Excerpt provided Block Start

Did We Kill Life on Mars? Scientist Suggests Viking Landers May Have Destroyed Evidence of Martian Microbes
A startling hypothesis suggests that NASA may have inadvertently destroyed evidence of life on Mars nearly 50 years ago, during the Viking lander missions. As the search for extant or extinct life on the Red Planet intensifies – with the ambitious Mars Sample Return program slated to bring Martian samples to Earth in the early 2030s – a new perspective on decades-old data is gaining traction, raising the possibility that we already had a positive detection, only to eliminate it ourselves.
The Viking Project: A Pioneering, Yet Puzzling, Search for Life
Long before the Curiosity rover began its explorations, the Viking Project represented humanity’s first attempt to directly search for life on Mars. In the 1970s, two NASA landers not only transmitted the first images from the Martian surface but also conducted a series of biological experiments designed to detect signs of microbial activity in the Martian soil. The results, however, were far from conclusive, leaving scientists baffled for decades.

Excerpt provided Block End
Data records Block Start

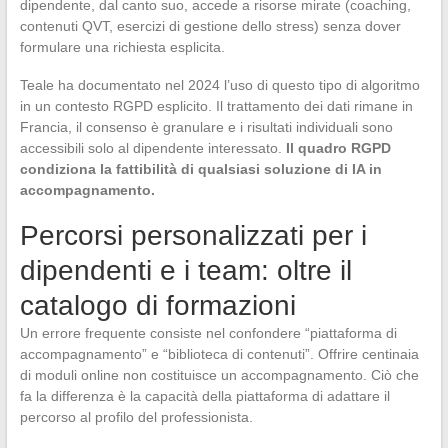
dipendente, dal canto suo, accede a risorse mirate (coaching,
contenuti QVT, esercizi di gestione dello stress) senza dover
formulare una richiesta esplicita.
Teale ha documentato nel 2024 l’uso di questo tipo di algoritmo
in un contesto RGPD esplicito. Il trattamento dei dati rimane in
Francia, il consenso è granulare e i risultati individuali sono
accessibili solo al dipendente interessato.
Il quadro RGPD
condiziona la fattibilità di qualsiasi soluzione di IA in
accompagnamento.
Percorsi personalizzati per i
dipendenti e i team: oltre il
catalogo di formazioni
Un errore frequente consiste nel confondere “piattaforma di
accompagnamento” e “biblioteca di contenuti”. Offrire centinaia
di moduli online non costituisce un accompagnamento. Ciò che
fa la differenza è la capacità della piattaforma di adattare il
percorso al profilo del professionista.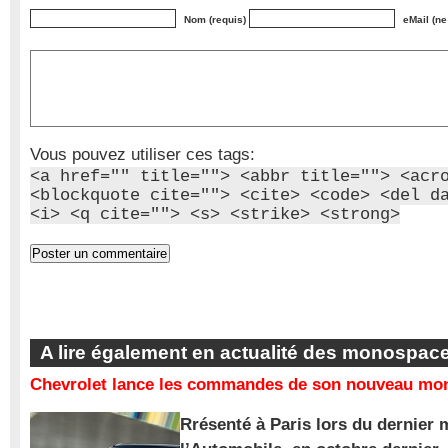
Nom (requis)
eMail (ne
Vous pouvez utiliser ces tags:
<a href="" title=""> <abbr title=""> <acr
<blockquote cite=""> <cite> <code> <del d
<i> <q cite=""> <s> <strike> <strong>
A lire également en actualité des monospac
Chevrolet lance les commandes de son nouveau mon
Rrésenté à Paris lors du dernier 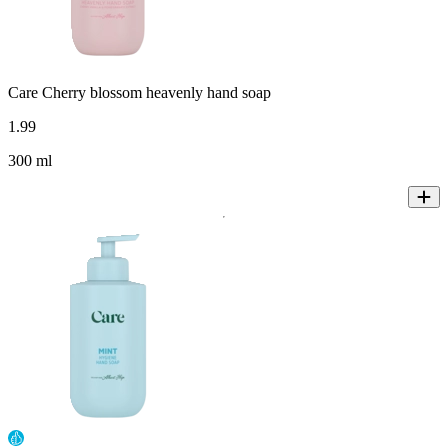
Care Cherry blossom heavenly hand soap
1
.
99
300 ml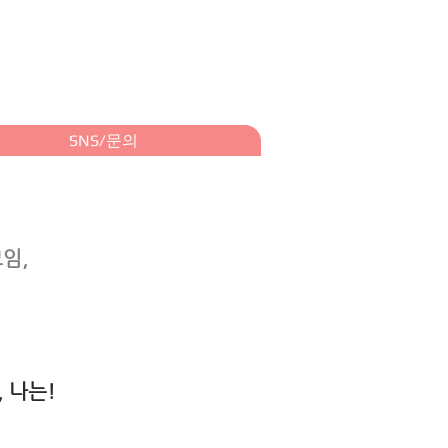
SNS/문의
임,
e, 나는!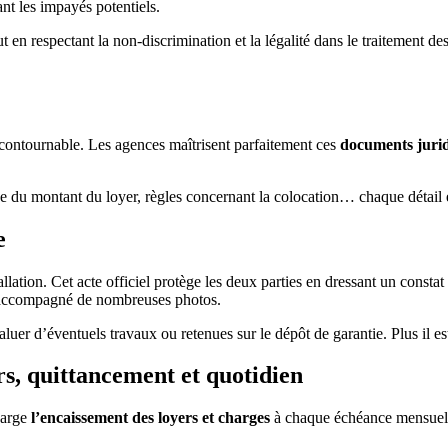
nt les impayés potentiels.
out en respectant la non-discrimination et la légalité dans le traitement 
contournable. Les agences maîtrisent parfaitement ces
documents juri
se du montant du loyer, règles concernant la colocation… chaque détail e
e
llation. Cet acte officiel protège les deux parties en dressant un constat 
e accompagné de nombreuses photos.
aluer d’éventuels travaux ou retenues sur le dépôt de garantie. Plus il e
rs, quittancement et quotidien
harge
l’encaissement des loyers et charges
à chaque échéance mensuelle.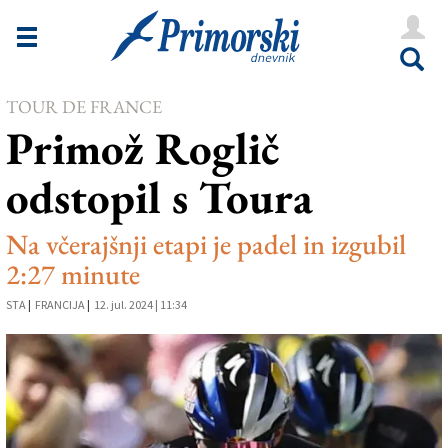
Novice
Tržaška
TOUR DE FRANCE
Goriška
Primož Roglič
Kultura
odstopil s Toura
Šport
Še
Na včerajšnji etapi je padel in izgubil
2:27 minute
Vreme
STA
|
FRANCIJA
|
12. jul. 2024 | 11:34
V Kioskih
Uredništvo
Oglasi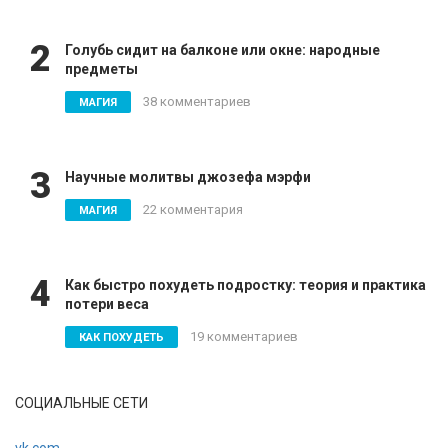
2
Голубь сидит на балконе или окне: народные
предметы
38 комментариев
МАГИЯ
3
Научные молитвы джозефа мэрфи
22 комментария
МАГИЯ
4
Как быстро похудеть подростку: теория и практика
потери веса
19 комментариев
КАК ПОХУДЕТЬ
СОЦИАЛЬНЫЕ СЕТИ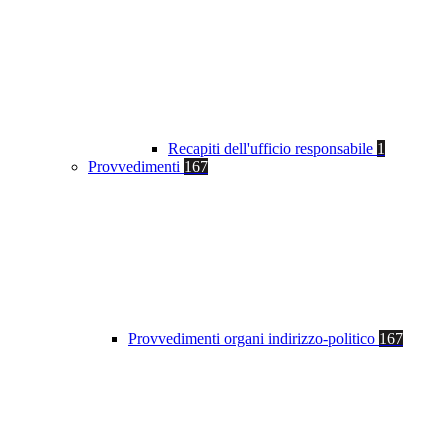
Recapiti dell'ufficio responsabile
1
Provvedimenti
167
Provvedimenti organi indirizzo-politico
167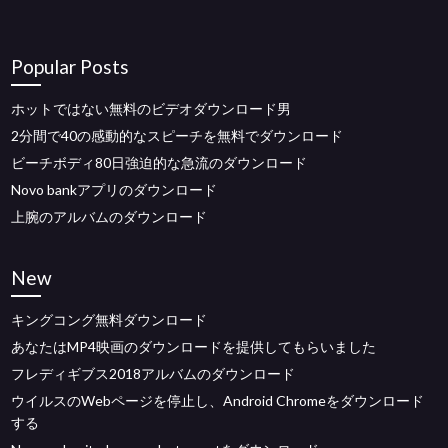
Popular Posts
ホットではない無料のビデオダウンロード男
2分間で40の感動的なスピーチを無料でダウンロード
ビーチボディ80日強迫的な急流のダウンロード
Novo bankアプリのダウンロード
上腕のアルバムのダウンロード
New
キングコング無料ダウンロード
あなたはMP4映画のダウンロードを提供してもらいました
フレディギブス2018アルバムのダウンロード
ウイルスのWebページを停止し、Android Chromeをダウンロード
する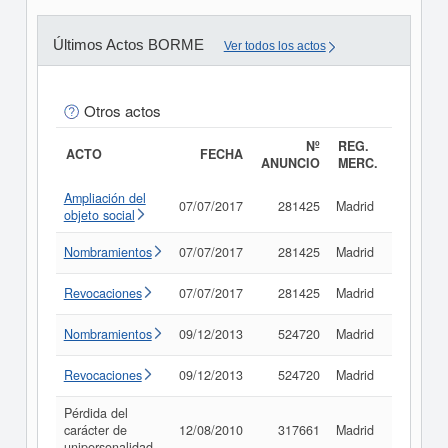
Últimos Actos BORME
Ver todos los actos
Otros actos
Nº
REG.
ACTO
FECHA
ANUNCIO
MERC.
Ampliación del
07/07/2017
281425
Madrid
Consult
objeto social
Nombramientos
07/07/2017
281425
Madrid
Consult
Revocaciones
07/07/2017
281425
Madrid
Consult
Nombramientos
09/12/2013
524720
Madrid
Consult
Revocaciones
09/12/2013
524720
Madrid
Consult
Pérdida del
carácter de
12/08/2010
317661
Madrid
Consult
unipersonalidad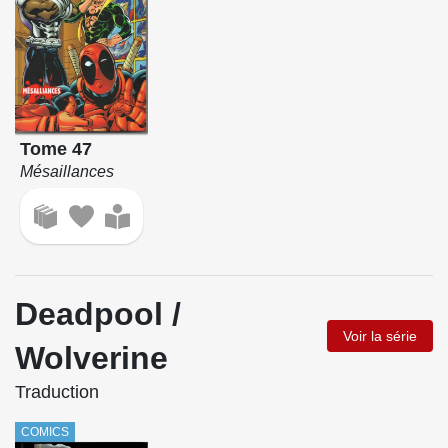
Tome 47
Mésaillances
Deadpool /
Voir la série
Wolverine
Traduction
COMICS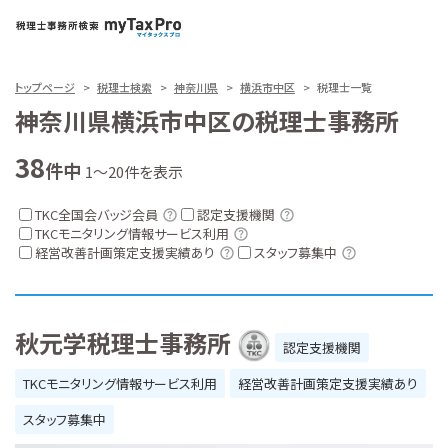
トップページ
税理士検索
神奈川県
横浜市中区
税理士一覧
神奈川県横浜市中区の税理士事務所
38
件中
1～20件を表示
TKC全国会バッジ会員
認定支援機関
TKCモニタリング情報サービス利用
経営改善計画策定支援実績あり
スタッフ募集中
秋元学税理士事務所
認定支援機関
TKCモニタリング情報サービス利用
経営改善計画策定支援実績あり
スタッフ募集中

Data records Block End

### What you need to do
A) Rewrite the piece on the Viking landers, starting with "Did We Kill" and going on through "eliminate it ourselves.", and change every "NASA" to "the space agency".
B) Pick up the article on the Viking landers and Martian life from its last sentence and keep writing.
These records are taken from a separate source.

### Results for each task
A)
Did We Kill Life on Mars? Scientist Suggests Viking Landers May Have Destroyed Evidence of Martian Microbes
A startling hypothesis suggests that the space agency may have inadvertently destroyed evidence of life on Mars nearly 50 years ago, during the Viking lander missions. As the search for extant or extinct life on the Red Planet intensifies – with the ambitious Mars Sample Return program slated to bring Martian samples to Earth in the early 2030s – a new perspective on decades-old data is gaining traction, raising the possibility that we already had a positive detection, only to eliminate it ourselves.

B)
Initial experiments yielded ambiguous results. While some detected traces of chlorinated organics, these were largely dismissed as potential contaminants originating from Earth. One key experiment involved adding water containing nutrients and radioactive carbon to Martian soil samples. The premise was simple: if life existed, microorganisms would consume the nutrients and release the radioactive carbon as a detectable gas.
The first experiment did detect the radioactive gas, a promising sign. However, subsequent tests produced inconsistent results. Adding more nutrients and extending the incubation period failed to generate a corresponding increase in the radioactive gas, leading scientists to attribute the initial positive result to perchlorate, a chemical compound found in rocket fuel and fireworks, which could have interfered with the experiment.
A Radical New Hypothesis: Could Water Have Been the Problem?
Now, a new theory challenges this long-held assumption. Dirk Schulze-Makuch, a professor for planetary habitability and astrobiology at the Technical University Berlin, proposes that the addition of water itself may have been a fatal mistake, potentially extinguishing the very life the experiment was designed to find.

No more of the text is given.